Materials provided:
+-------+

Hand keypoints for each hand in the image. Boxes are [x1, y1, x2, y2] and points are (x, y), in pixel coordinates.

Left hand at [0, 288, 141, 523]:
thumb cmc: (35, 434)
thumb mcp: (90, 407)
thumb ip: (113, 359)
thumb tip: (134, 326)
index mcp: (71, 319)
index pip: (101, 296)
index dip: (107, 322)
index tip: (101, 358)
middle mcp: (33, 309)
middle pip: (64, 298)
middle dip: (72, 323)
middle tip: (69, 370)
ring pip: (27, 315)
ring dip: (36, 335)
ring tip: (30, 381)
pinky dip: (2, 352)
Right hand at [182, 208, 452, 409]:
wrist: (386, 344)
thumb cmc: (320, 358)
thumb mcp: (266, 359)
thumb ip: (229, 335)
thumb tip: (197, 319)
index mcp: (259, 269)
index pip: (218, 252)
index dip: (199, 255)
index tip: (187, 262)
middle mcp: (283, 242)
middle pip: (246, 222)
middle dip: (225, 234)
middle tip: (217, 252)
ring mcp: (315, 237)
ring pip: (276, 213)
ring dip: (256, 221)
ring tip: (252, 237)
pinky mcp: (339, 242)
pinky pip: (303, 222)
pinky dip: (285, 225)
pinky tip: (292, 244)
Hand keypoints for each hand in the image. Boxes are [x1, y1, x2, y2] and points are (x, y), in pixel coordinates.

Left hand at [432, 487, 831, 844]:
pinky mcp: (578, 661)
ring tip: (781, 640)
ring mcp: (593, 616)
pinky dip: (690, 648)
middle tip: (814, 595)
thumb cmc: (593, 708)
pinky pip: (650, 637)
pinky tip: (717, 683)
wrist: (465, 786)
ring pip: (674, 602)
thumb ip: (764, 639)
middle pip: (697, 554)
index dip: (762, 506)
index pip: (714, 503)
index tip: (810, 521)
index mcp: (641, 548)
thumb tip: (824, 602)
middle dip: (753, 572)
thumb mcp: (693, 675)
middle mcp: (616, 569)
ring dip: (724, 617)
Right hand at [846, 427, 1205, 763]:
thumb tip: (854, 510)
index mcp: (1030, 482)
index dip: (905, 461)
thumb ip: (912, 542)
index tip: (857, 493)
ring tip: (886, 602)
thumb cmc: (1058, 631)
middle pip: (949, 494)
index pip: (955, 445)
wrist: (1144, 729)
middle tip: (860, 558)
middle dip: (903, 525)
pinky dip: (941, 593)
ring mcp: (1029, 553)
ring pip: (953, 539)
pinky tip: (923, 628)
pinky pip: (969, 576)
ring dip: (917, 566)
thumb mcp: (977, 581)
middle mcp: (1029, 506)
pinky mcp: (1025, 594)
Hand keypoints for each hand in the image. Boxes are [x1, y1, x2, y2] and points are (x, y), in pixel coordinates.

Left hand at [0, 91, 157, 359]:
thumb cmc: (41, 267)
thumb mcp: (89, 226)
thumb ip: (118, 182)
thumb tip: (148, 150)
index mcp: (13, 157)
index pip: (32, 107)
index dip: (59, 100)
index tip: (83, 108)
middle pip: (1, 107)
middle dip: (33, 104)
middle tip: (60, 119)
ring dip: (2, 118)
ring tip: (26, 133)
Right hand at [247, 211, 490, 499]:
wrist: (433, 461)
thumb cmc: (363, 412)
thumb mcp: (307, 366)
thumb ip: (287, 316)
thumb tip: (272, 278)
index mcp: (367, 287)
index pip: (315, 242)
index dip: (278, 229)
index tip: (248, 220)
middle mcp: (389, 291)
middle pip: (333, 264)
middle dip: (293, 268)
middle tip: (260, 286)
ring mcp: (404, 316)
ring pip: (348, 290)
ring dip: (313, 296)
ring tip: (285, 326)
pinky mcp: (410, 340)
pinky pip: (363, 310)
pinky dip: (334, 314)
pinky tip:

+-------+

Work instructions: Print the whole listing exactly as it is.

Exercise output:
Hand keypoints for each hand in the image. Boxes are [x1, y1, x2, y2] and points are (x, y), in pixel coordinates.

Left hand at [0, 288, 141, 523]:
thumb cmc: (35, 434)
thumb mcp: (90, 407)
thumb ip: (113, 359)
thumb tip: (134, 326)
index mcp: (71, 319)
index pip: (101, 296)
index dip: (107, 322)
index tip: (101, 358)
middle mcp: (33, 309)
middle pip: (64, 298)
middle dip: (72, 323)
middle tip: (69, 370)
ring pip: (27, 315)
ring dip: (36, 335)
ring tip: (30, 381)
pinky dip: (2, 352)
Right hand at [182, 208, 452, 409]:
wrist: (386, 344)
thumb cmc: (320, 358)
thumb mcp: (266, 359)
thumb ip: (229, 335)
thumb tip: (197, 319)
index mcp: (259, 269)
index pip: (218, 252)
index dip: (199, 255)
index tip: (187, 262)
middle mcp: (283, 242)
middle pip: (246, 222)
middle dip: (225, 234)
middle tip: (217, 252)
ring mcp: (315, 237)
ring pip: (276, 213)
ring dip: (256, 221)
ring tip: (252, 237)
pinky mcp: (339, 242)
pinky pip: (303, 222)
pinky dip: (285, 225)
pinky tip: (292, 244)
Hand keypoints for each hand in the image. Boxes are [x1, y1, x2, y2] and points are (x, y), in pixel coordinates.

Left hand at [432, 487, 831, 844]:
pinky mcp: (578, 661)
ring tip: (781, 640)
ring mcp: (593, 616)
pinky dip: (690, 648)
middle tip: (814, 595)
thumb cmc: (593, 708)
pinky pip: (650, 637)
pinky tip: (717, 683)
wrist: (465, 786)
ring pip: (674, 602)
thumb ip: (764, 639)
middle pip: (697, 554)
index dip: (762, 506)
index pip: (714, 503)
index tip: (810, 521)
index mcp: (641, 548)
thumb tip: (824, 602)
middle dip: (753, 572)
thumb mcp: (693, 675)
middle mcp: (616, 569)
ring dip: (724, 617)
Right hand at [846, 427, 1205, 763]:
thumb tip: (854, 510)
index mcp: (1030, 482)
index dip: (905, 461)
thumb ip: (912, 542)
index tip: (857, 493)
ring tip: (886, 602)
thumb cmc: (1058, 631)
middle pip: (949, 494)
index pip: (955, 445)
wrist: (1144, 729)
middle tip: (860, 558)
middle dip: (903, 525)
pinky dip: (941, 593)
ring mcp: (1029, 553)
ring pip: (953, 539)
pinky tip: (923, 628)
pinky pip: (969, 576)
ring dip: (917, 566)
thumb mcp: (977, 581)
middle mcp: (1029, 506)
pinky mcp: (1025, 594)
Hand keypoints for each hand in the image. Boxes are [x1, y1, x2, y2] and points are (x, y), in pixel coordinates.

Left hand at [0, 91, 157, 359]:
thumb cmc: (41, 267)
thumb mcp: (89, 226)
thumb ip: (118, 182)
thumb tip: (148, 150)
index mcp: (13, 157)
index pip: (32, 107)
index dip: (59, 100)
index tip: (83, 108)
middle pip: (1, 107)
middle dip: (33, 104)
middle tip: (60, 119)
ring dip: (2, 118)
ring tip: (26, 133)
Right hand at [247, 211, 490, 499]:
wrist: (433, 461)
thumb cmc: (363, 412)
thumb mcp: (307, 366)
thumb ip: (287, 316)
thumb tip: (272, 278)
index mcp: (367, 287)
index pip: (315, 242)
index dip: (278, 229)
index tip: (248, 220)
middle mcp: (389, 291)
middle pip: (333, 264)
middle dip: (293, 268)
middle tip: (260, 286)
ring mcp: (404, 316)
ring pip: (348, 290)
ring dip: (313, 296)
ring tip: (285, 326)
pinky mcp: (410, 340)
pinky pip: (363, 310)
pinky dip: (334, 314)
pinky tip:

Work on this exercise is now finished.